# severum lip locking



## remarkosmoc (Oct 19, 2005)

I have a 150 with several sa/ca cichlids. Among these are 4 severums. The tank as a whole is very peaceable. I've had no aggression at all in the tank since it was set up about a year ago. Today I decided to do one of my "back burner" projects.

There had been a lot of digging going on and I was worried that my granite rockwork might topple and hit the glass. I removed all the inhabitants to a rubber maid of tank water and remove all rockwork and gravel (and water) and installed egg crate to protect the bottom of the tank. I filled the tank, added prime and got the temp to match the rubber maid and put everyone back in.

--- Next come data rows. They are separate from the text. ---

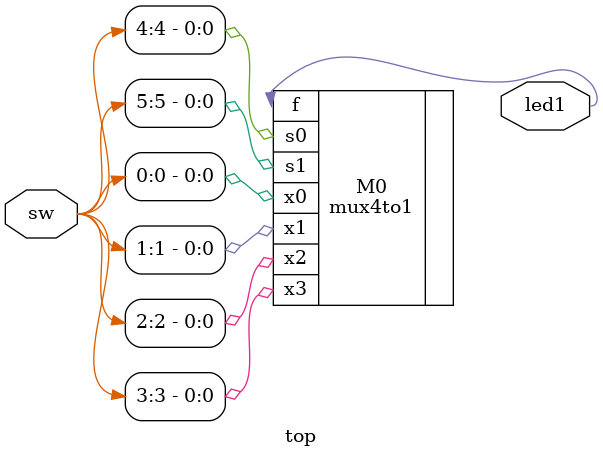
<source format=v>
`timescale 1ns / 1ps


module top(
    input [5:0] sw,
    output led1
    );
    
        
    mux4to1 M0(
    .x0(sw[0]),
    .x1(sw[1]),
    .x2(sw[2]),
    .x3(sw[3]),
    .s1(sw[5]),
    .s0(sw[4]), 
    .f(led1)
    
    );
    
    
    
endmodule

</source>
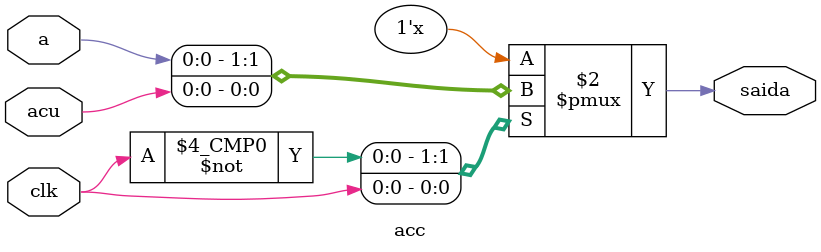
<source format=sv>
module acc(input logic clk, input logic a, input logic acu, output logic saida);
    always@(*) begin
		case (clk)
			1'b0: saida<=a;
			1'b1: saida<=acu;
		endcase
	end
endmodule
</source>
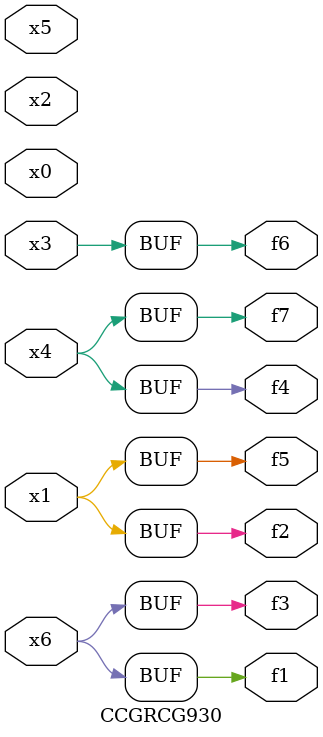
<source format=v>
module CCGRCG930(
	input x0, x1, x2, x3, x4, x5, x6,
	output f1, f2, f3, f4, f5, f6, f7
);
	assign f1 = x6;
	assign f2 = x1;
	assign f3 = x6;
	assign f4 = x4;
	assign f5 = x1;
	assign f6 = x3;
	assign f7 = x4;
endmodule

</source>
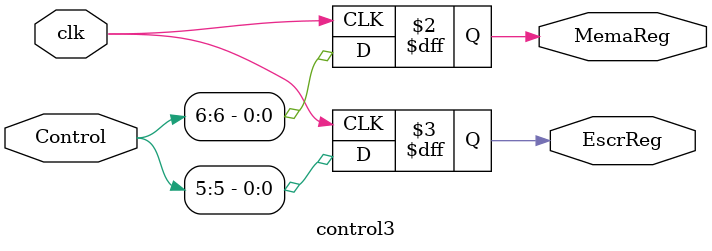
<source format=v>
`timescale 1ns / 1ps


module control3(Control,clk,MemaReg,EscrReg);

    input wire [9:0] Control;
    input clk;
    
    //output wire RegDest;
    //output wire SaltoCond;
    //output wire LeerMem;
    output reg MemaReg;
    //output wire [1:0]ALUOp;
    //output reg EscrMem;
    //output wire FuenteALU;
    output reg EscrReg;
    //output wire Saltoincond;
    

  

always   @(posedge clk)
begin
    
//assign Saltoincond  = Control[9];
//assign RegDest      = Control[8];
//assign FuenteALU    = Control[7];//
MemaReg      = Control[6];
//assign EscrReg      = Control[5];
//assign LeerMem      = Control[4];//
EscrReg      = Control[5];
//assign SaltoCond    = Control[2];
//assign ALUOp        = Control[1:0];    

end     
endmodule

</source>
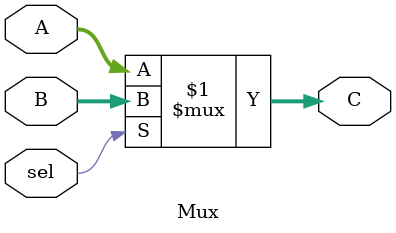
<source format=v>
`timescale 1ns / 1ps

module Mux(                   // Módulo Mux: implementa un multiplexor de 2 entradas a 1 salida.
    input [31:0] A,           // Entrada A de 32 bits.
    input [31:0] B,           // Entrada B de 32 bits.
    input sel,                // Señal de selección: determina cuál de las entradas se enviará a la salida.
    output [31:0] C           // Salida C: selecciona entre A y B según la señal `sel`.
);

    // Asignación combinacional:
    // Si `sel` es 1, la salida C toma el valor de B.
    // Si `sel` es 0, la salida C toma el valor de A.
    assign C = (sel) ? B : A; 

endmodule                      // Fin del módulo Mux.



</source>
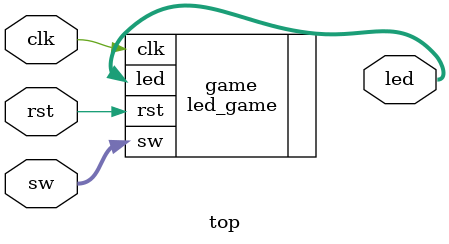
<source format=v>
module top (
    input wire clk,        // Clock signal
    input wire rst,        // Reset signal (active high)
    input wire [15:0] sw,  // 16 switches input
    output wire [15:0] led // 16 LEDs output
);

    // Instantiate the game logic
    led_game game(
        .clk(clk),
        .rst(rst),
        .sw(sw),
        .led(led)
    );

endmodule
</source>
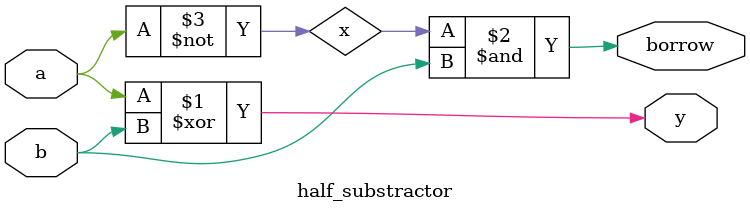
<source format=v>
`timescale 1ns / 1ps

module half_substractor(a, b , y , borrow);
input a,b;
output y,borrow;
wire x;
xor(y,a,b);
and(borrow,x,b);
not(x,a);
endmodule    


//module half_substractor(a,b,y,borrow);
//input a,b;
//output y,borrow;
//reg y, borrow;
//always @(*)
 //   begin 
  //      y = a^b;
   //     borrow = (~a) & b;
    //end    
//endmodule    

</source>
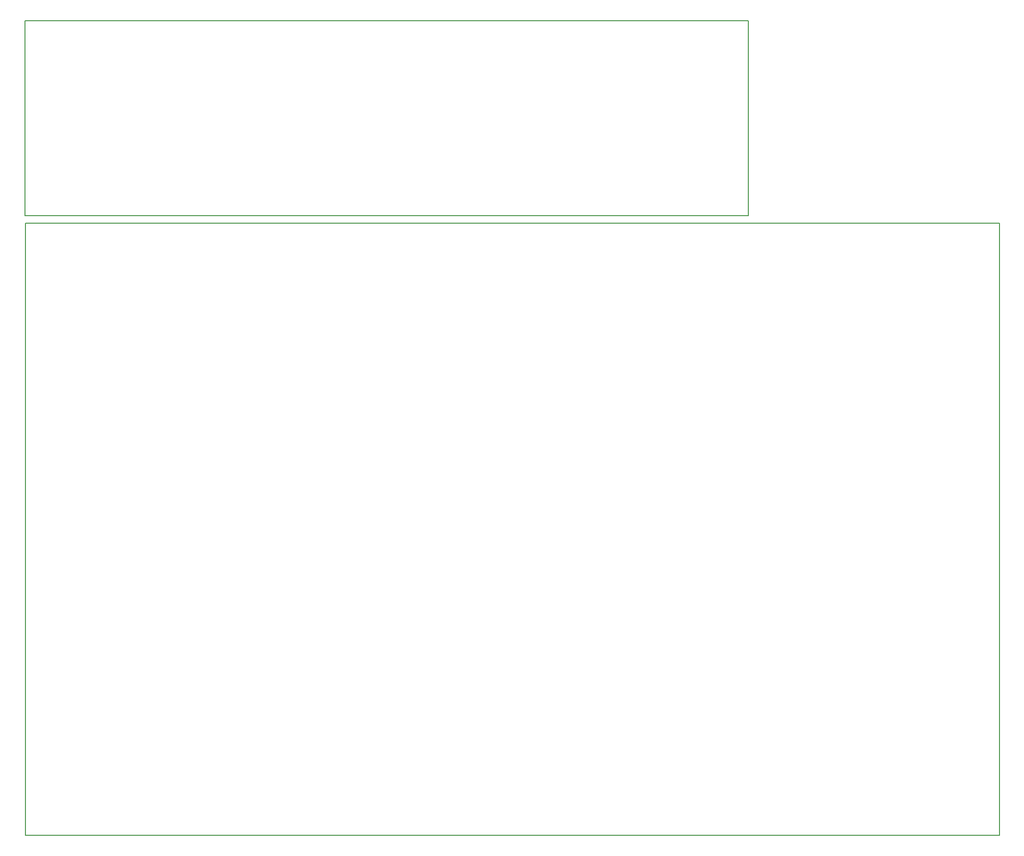
<source format=gm1>
%TF.GenerationSoftware,KiCad,Pcbnew,(5.99.0-13134-g7fd669b6a8-dirty)*%
%TF.CreationDate,2021-11-08T01:58:16+00:00*%
%TF.ProjectId,solarpump,736f6c61-7270-4756-9d70-2e6b69636164,1.0*%
%TF.SameCoordinates,Original*%
%TF.FileFunction,Profile,NP*%
%FSLAX46Y46*%
G04 Gerber Fmt 4.6, Leading zero omitted, Abs format (unit mm)*
G04 Created by KiCad (PCBNEW (5.99.0-13134-g7fd669b6a8-dirty)) date 2021-11-08 01:58:16*
%MOMM*%
%LPD*%
G01*
G04 APERTURE LIST*
%TA.AperFunction,Profile*%
%ADD10C,0.200000*%
%TD*%
G04 APERTURE END LIST*
D10*
X54750000Y-48950000D02*
X229750000Y-48950000D01*
X229750000Y-48950000D02*
X229750000Y-158950000D01*
X229750000Y-158950000D02*
X54750000Y-158950000D01*
X54750000Y-158950000D02*
X54750000Y-48950000D01*
X54684033Y-12532152D02*
X184634033Y-12532152D01*
X184634033Y-12532152D02*
X184634033Y-47532152D01*
X184634033Y-47532152D02*
X54684033Y-47532152D01*
X54684033Y-47532152D02*
X54684033Y-12532152D01*
M02*

</source>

This was about a half hour ago and every 3 or 4 minutes two of the severums do a lip lock dance for 30-40 seconds. I am wondering if they decided to spawn in all the commotion or if they are just fighting out for new territories in their "new" tank.

What do you guys think?


----------



## cichlidaholic (Dec 7, 2005)

They are probably just trying to re-establish territories, since you just moved everything around. They should settle in soon!


----------



## remarkosmoc (Oct 19, 2005)

I watched them for about 15 minutes this morning and all seems peaceful now.


----------



## cc_woman (Jan 31, 2008)

I know some species of fish will lip lock when they are choosing mates, but since you just moved them, and stress definitely will not help them spawn, I think it is just them establishing territories as well


----------